> **Assigned task**
Extract every line of text from the data below, reproducing each one word for word and omitting the pictures.

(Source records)
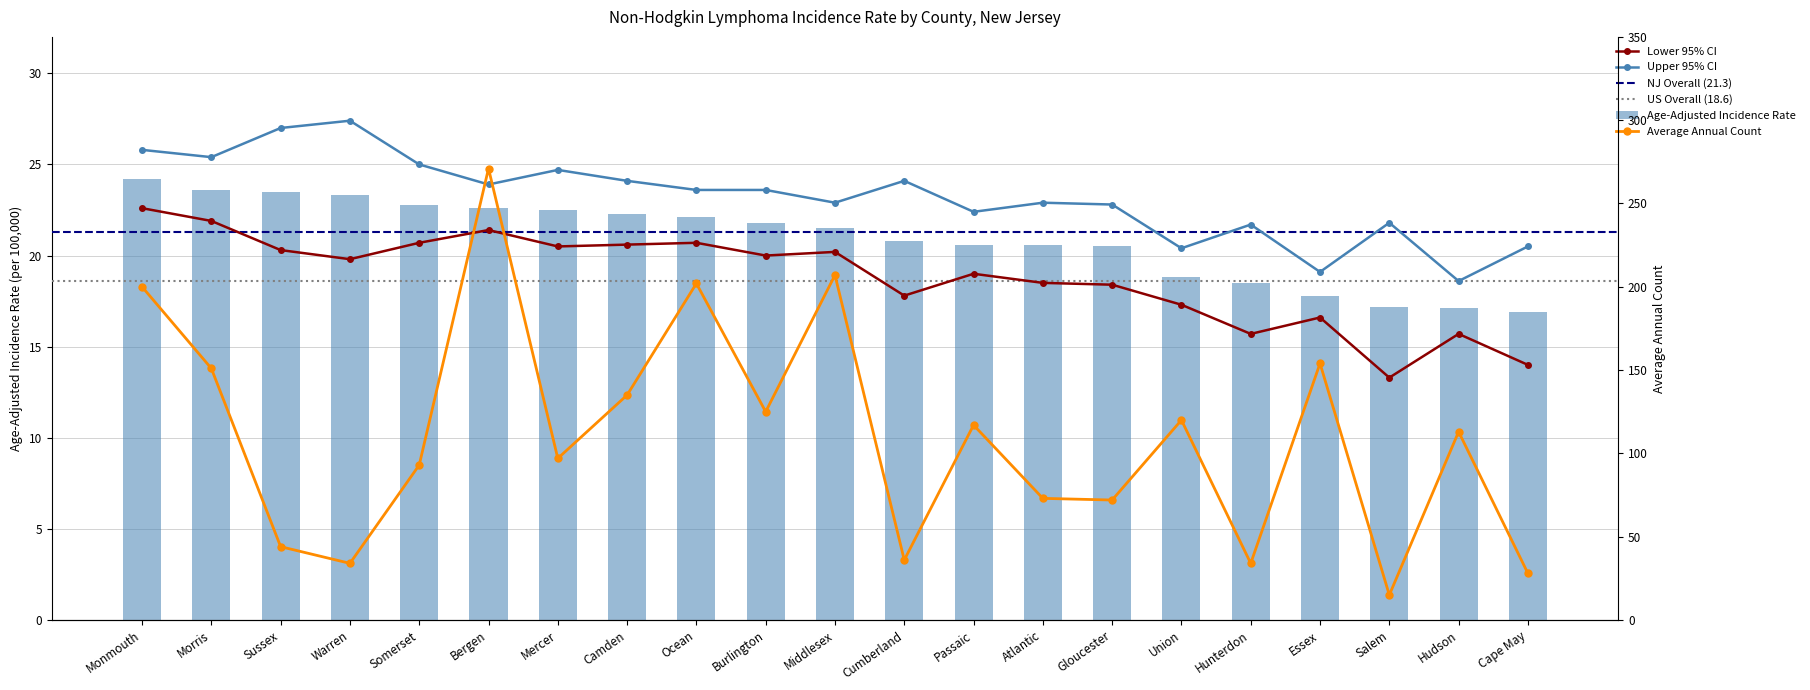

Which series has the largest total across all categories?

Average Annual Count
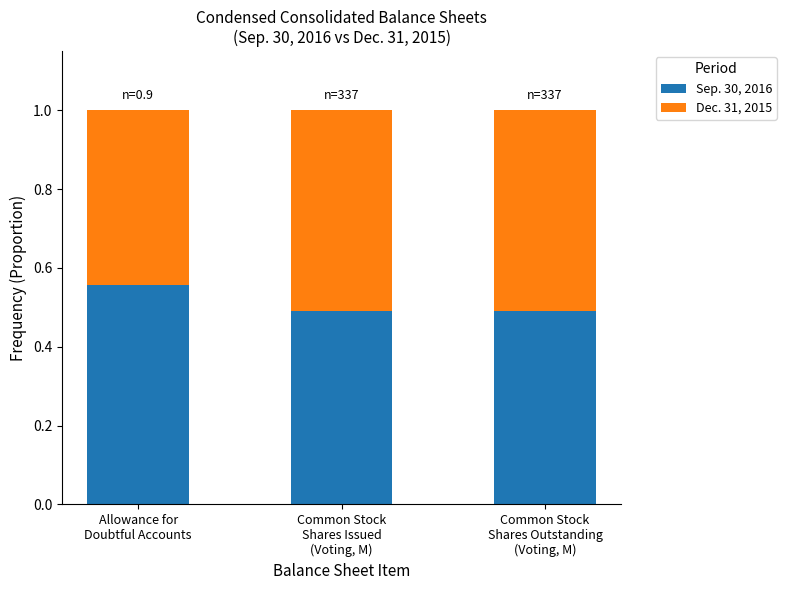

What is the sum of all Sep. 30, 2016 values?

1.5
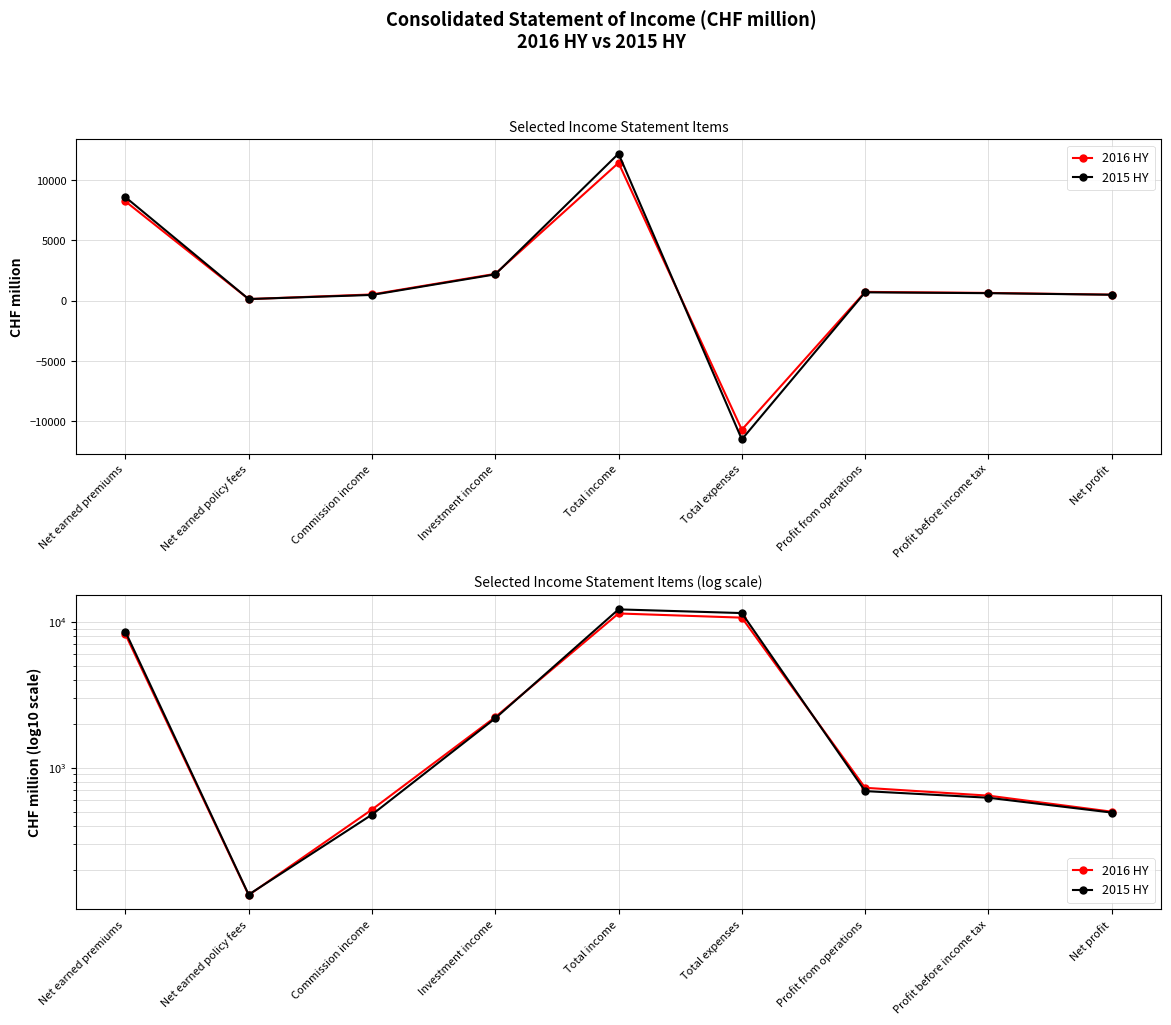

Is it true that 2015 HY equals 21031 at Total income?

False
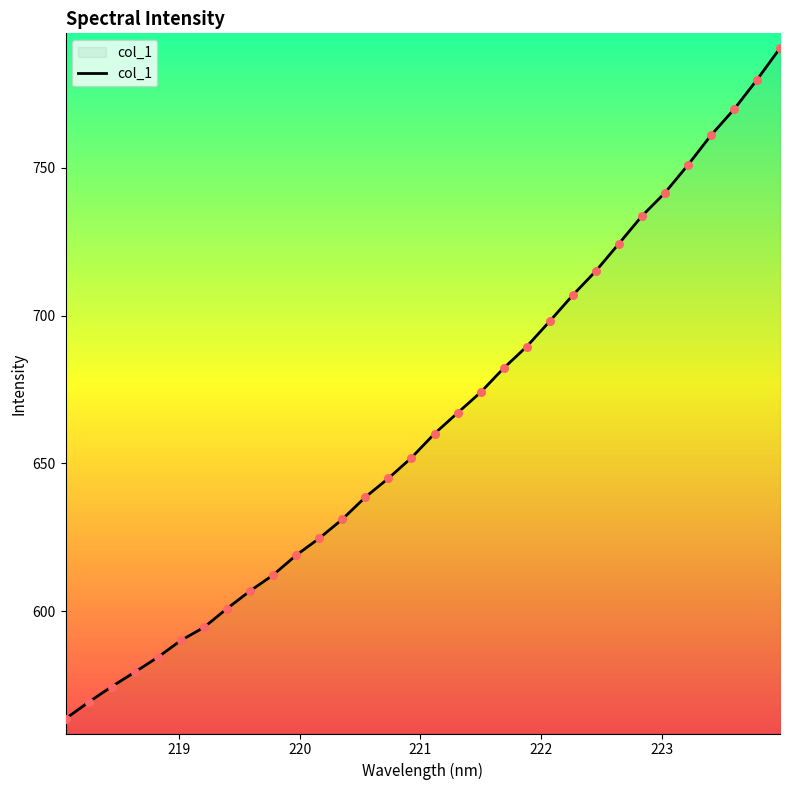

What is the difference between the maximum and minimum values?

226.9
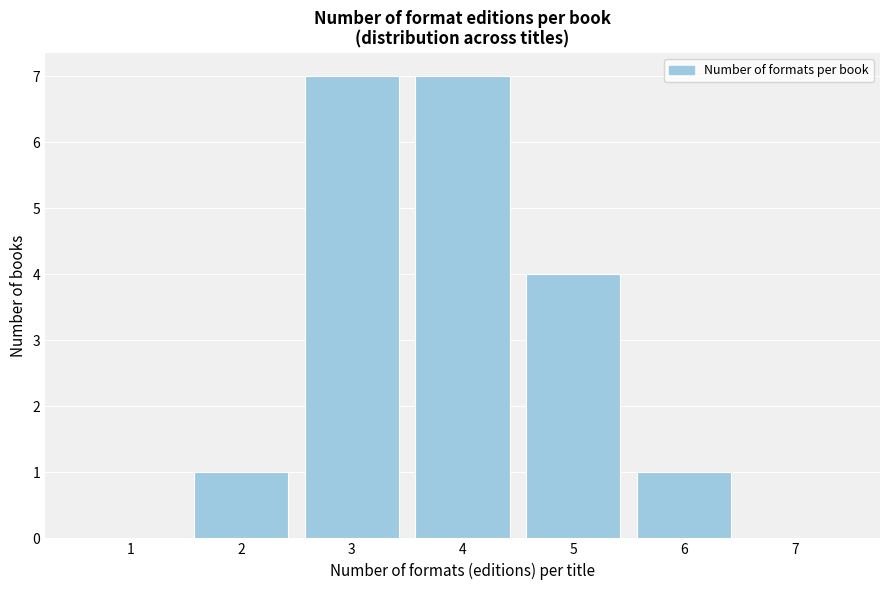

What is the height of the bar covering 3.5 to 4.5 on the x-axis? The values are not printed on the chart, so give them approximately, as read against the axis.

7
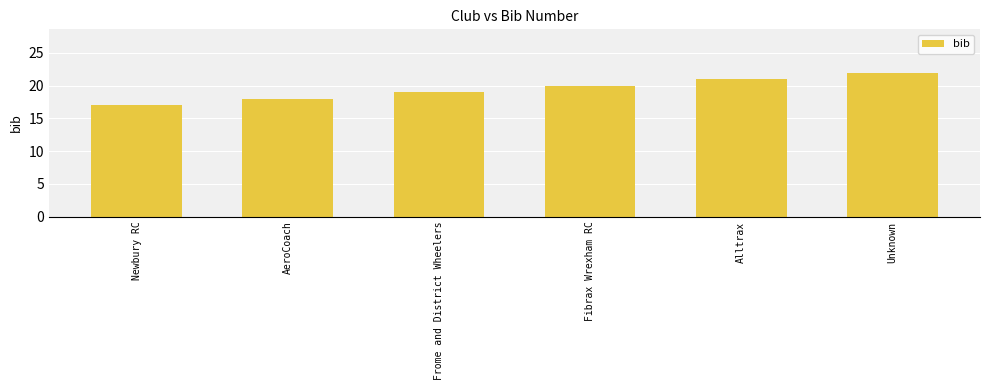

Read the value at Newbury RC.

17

> **Task solution**
Which series has the largest total across all categories?

Average Annual Count

What is the sum of all Sep. 30, 2016 values?

1.5

Is it true that 2015 HY equals 21031 at Total income?

False

What is the difference between the maximum and minimum values?

226.9

What is the height of the bar covering 3.5 to 4.5 on the x-axis? The values are not printed on the chart, so give them approximately, as read against the axis.

7

Read the value at Newbury RC.

17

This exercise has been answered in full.